Mao was not a mere victim of his father. He fought back, and was often the victor. He would tell his father that the father, being older, should do more manual labor than he, the younger — which was an unthinkably insolent argument by Chinese standards. One day, according to Mao, father and son had a row in front of guests. “My father scolded me before them, calling me lazy and useless. This infuriated me. I called him names and left the house … My father … pursued me, cursing as well as commanding me to come back. I reached the edge of a pond and threatened to jump in if he came any nearer … My father backed down.” Once, as Mao was retelling the story, he laughed and added an observation: “Old men like him didn’t want to lose their sons. This is their weakness. I attacked at their weak point, and I won!”
Money was the only weapon Mao’s father possessed. After Mao was expelled by tutor no. 4, in 1907, his father stopped paying for his son’s tuition fees and the thirteen-year-old boy had to become a full-time peasant. But he soon found a way to get himself out of farm work and back into the world of books. Yi-chang was keen for his son to get married, so that he would be tied down and behave responsibly. His niece was at just the right age for a wife, four years older than Mao, who agreed to his father’s plan and resumed schooling after the marriage.
The marriage took place in 1908, when Mao was fourteen and his bride eighteen. Her family name was Luo. She herself had no proper name, and was just called “Woman Luo.” The only time Mao is known to have mentioned her was to the American journalist Edgar Snow in 1936, when Mao was strikingly dismissive, exaggerating the difference in their ages: “When I was 14, my parents married me to a girl of 20. But I never lived with her … I do not consider her my wife … and have given little thought to her.” He gave no hint that she was not still alive; in fact, Woman Luo had died in 1910, just over a year into their marriage.
Mao’s early marriage turned him into a fierce opponent of arranged marriages. Nine years later he wrote a seething article against the practice: “In families in the West, parents acknowledge the free will of their children. But in China, orders from the parents are not at all compatible with the will of the children … This is a kind of ‘indirect rape.’ Chinese parents are all the time indirectly raping their children …”
As soon as his wife died, the sixteen-year-old widower demanded to leave Shaoshan. His father wanted to apprentice him to a rice store in the county town, but Mao had set his eye on a modern school about 25 kilometers away. He had learned that the imperial examinations had been abolished. Instead there were modern schools now, teaching subjects like science, world history and geography, and foreign languages. It was these schools that would open the door out of a peasant’s life for many like him.

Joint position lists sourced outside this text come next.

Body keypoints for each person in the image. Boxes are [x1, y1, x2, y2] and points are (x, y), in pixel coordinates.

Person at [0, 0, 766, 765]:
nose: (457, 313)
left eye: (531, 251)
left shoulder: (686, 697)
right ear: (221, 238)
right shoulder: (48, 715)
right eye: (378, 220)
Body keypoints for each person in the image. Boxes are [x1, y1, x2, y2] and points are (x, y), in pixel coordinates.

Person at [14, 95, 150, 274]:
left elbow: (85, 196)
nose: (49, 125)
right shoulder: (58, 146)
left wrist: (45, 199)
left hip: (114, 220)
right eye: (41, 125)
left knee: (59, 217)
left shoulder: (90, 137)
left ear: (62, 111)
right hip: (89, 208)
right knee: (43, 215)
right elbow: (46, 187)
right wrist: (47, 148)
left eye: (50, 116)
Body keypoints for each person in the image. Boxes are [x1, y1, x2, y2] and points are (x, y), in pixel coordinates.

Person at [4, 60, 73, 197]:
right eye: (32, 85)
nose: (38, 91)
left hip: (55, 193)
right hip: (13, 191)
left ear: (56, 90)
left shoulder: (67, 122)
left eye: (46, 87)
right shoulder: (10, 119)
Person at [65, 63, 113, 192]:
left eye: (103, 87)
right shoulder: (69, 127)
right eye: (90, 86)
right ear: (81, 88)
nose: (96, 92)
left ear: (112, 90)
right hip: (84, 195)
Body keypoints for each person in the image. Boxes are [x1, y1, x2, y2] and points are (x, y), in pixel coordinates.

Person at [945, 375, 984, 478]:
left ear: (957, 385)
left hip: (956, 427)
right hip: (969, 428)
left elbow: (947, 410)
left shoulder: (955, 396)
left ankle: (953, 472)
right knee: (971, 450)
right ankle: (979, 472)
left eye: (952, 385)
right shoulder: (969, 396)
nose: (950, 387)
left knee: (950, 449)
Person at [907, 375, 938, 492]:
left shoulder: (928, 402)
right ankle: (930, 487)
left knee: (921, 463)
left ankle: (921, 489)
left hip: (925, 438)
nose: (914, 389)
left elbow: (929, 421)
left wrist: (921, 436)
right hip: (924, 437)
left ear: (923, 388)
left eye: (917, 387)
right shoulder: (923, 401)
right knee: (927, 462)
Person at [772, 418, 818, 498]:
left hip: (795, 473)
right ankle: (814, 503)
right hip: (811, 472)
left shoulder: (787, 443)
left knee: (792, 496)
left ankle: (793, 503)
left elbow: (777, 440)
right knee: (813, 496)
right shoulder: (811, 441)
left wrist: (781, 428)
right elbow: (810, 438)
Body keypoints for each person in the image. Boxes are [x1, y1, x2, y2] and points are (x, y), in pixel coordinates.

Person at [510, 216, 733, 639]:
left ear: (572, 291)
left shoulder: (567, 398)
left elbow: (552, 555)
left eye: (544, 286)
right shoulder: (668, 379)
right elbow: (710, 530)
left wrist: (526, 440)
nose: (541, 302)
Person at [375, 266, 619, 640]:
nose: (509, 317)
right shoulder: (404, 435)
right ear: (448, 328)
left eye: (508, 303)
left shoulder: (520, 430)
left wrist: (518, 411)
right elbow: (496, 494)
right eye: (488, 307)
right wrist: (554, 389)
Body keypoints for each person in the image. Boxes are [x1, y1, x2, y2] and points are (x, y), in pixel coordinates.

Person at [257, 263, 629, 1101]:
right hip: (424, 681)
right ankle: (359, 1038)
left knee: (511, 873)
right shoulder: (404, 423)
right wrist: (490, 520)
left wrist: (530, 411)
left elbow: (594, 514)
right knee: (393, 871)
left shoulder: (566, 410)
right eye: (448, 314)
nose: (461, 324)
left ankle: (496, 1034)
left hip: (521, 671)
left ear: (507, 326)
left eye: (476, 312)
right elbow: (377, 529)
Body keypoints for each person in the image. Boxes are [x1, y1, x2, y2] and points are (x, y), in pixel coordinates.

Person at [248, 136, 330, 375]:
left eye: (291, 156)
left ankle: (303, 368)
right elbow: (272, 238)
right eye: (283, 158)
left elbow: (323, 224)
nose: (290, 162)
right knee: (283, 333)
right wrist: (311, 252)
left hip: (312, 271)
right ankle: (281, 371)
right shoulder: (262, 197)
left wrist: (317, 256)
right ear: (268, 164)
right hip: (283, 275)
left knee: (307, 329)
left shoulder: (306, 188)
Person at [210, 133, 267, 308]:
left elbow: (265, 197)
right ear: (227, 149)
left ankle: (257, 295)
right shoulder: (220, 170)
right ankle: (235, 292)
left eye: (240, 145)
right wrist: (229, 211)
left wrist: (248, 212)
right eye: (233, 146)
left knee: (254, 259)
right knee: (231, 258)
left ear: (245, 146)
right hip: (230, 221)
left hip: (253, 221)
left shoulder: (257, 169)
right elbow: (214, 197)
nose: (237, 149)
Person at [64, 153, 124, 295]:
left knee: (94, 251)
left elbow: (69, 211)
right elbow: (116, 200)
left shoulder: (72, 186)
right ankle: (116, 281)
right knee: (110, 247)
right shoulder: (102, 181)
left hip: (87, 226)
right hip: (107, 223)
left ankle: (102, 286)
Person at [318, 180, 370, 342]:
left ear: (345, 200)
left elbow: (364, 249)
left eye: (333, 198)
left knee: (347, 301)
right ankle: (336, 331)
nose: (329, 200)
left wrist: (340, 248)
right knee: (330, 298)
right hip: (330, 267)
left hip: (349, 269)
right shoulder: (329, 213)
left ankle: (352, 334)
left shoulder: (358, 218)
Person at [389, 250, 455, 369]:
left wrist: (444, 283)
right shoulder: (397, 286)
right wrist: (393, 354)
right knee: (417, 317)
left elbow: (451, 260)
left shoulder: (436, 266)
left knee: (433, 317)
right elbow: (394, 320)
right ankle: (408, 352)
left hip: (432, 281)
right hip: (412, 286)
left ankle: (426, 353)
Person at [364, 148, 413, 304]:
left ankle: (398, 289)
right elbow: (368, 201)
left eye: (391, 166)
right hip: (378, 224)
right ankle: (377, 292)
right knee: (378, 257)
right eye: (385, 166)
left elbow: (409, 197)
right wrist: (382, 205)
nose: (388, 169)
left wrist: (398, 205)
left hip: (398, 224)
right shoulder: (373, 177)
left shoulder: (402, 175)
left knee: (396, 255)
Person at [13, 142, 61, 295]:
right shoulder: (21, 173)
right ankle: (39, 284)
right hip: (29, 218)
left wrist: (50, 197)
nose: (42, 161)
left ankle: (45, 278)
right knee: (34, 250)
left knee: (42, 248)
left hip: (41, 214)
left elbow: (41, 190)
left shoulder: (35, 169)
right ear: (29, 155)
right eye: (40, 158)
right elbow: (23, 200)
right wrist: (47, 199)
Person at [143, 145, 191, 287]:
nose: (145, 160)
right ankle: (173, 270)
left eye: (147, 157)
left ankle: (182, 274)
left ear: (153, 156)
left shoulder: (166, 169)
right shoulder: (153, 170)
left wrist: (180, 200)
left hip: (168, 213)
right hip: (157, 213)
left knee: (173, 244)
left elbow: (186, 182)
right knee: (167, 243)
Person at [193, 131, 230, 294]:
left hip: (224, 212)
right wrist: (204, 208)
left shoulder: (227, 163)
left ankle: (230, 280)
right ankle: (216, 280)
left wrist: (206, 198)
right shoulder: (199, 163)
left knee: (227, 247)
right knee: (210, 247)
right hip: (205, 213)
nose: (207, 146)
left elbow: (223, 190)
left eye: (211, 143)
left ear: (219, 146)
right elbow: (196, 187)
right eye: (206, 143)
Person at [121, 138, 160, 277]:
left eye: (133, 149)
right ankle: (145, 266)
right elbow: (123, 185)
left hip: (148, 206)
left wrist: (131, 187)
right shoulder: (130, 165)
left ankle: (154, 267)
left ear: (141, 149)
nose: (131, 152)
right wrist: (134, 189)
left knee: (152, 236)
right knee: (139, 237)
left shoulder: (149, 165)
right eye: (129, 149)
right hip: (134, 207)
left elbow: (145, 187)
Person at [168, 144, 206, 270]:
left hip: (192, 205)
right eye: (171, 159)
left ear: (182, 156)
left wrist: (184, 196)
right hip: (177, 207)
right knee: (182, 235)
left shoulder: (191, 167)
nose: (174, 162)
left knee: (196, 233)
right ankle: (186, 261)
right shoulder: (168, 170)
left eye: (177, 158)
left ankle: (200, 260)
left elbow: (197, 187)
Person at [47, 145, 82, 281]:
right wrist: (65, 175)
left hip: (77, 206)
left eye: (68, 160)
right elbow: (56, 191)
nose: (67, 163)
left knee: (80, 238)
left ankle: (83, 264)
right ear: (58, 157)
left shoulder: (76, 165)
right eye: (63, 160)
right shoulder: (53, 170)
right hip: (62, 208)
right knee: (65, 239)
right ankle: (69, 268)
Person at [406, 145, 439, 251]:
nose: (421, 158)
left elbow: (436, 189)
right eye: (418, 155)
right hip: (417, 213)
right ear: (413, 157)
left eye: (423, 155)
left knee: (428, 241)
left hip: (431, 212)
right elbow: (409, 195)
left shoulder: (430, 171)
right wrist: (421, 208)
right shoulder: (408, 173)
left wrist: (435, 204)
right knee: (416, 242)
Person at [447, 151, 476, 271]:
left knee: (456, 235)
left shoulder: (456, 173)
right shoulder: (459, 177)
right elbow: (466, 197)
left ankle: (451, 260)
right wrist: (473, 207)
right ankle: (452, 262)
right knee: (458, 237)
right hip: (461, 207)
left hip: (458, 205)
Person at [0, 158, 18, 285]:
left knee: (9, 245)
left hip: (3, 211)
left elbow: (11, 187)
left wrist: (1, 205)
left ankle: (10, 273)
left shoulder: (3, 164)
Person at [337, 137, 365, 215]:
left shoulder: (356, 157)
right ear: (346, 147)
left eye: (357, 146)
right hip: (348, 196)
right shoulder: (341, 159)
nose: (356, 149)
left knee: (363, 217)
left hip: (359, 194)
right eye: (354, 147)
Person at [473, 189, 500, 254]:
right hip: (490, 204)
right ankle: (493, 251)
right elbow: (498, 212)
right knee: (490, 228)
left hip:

IN THE LATER NINETEENTH CENTURY, China had embarked on a dramatic social transformation. The Manchu dynasty that had ruled since 1644 was moving from the ancient to the modern. The shift was prompted by a series of abysmal defeats at the hands of European powers and Japan, beginning with the loss to Britain in the Opium War of 1839–42, as the powers came knocking on China’s closed door. From the Manchu court to intellectuals, nearly everyone agreed that the country must change if it wanted to survive. A host of fundamental reforms was introduced, one of which was to install an entirely new educational system. Railways began to be built. Modern industries and commerce were given top priority. Political organizations were permitted. Newspapers were published for the first time. Students were sent abroad to study science, mandarins dispatched to learn democracy and parliamentary systems. In 1908, the court announced a program to become a constitutional monarchy in nine years’ time.
Mao’s province, Hunan, which had some 30 million inhabitants, became one of the most liberal and exciting places in China. Though landlocked, it was linked by navigable rivers to the coast, and in 1904 its capital, Changsha, became an “open” trading port. Large numbers of foreign traders and missionaries arrived, bringing Western ways and institutions. By the time Mao heard about modern schools, there were over a hundred of them, more than in any other part of China, and including many for women.
One was located near Mao: Eastern Hill, in the county of the Wens, his mother’s family. The fees and accommodation were quite high, but Mao got the Wens and other relatives to lobby his father, who stumped up the cost for five months. The wife of one of his Wen cousins replaced Mao’s old blue homespun mosquito net with a white machine-made muslin one in keeping with the school’s modernity.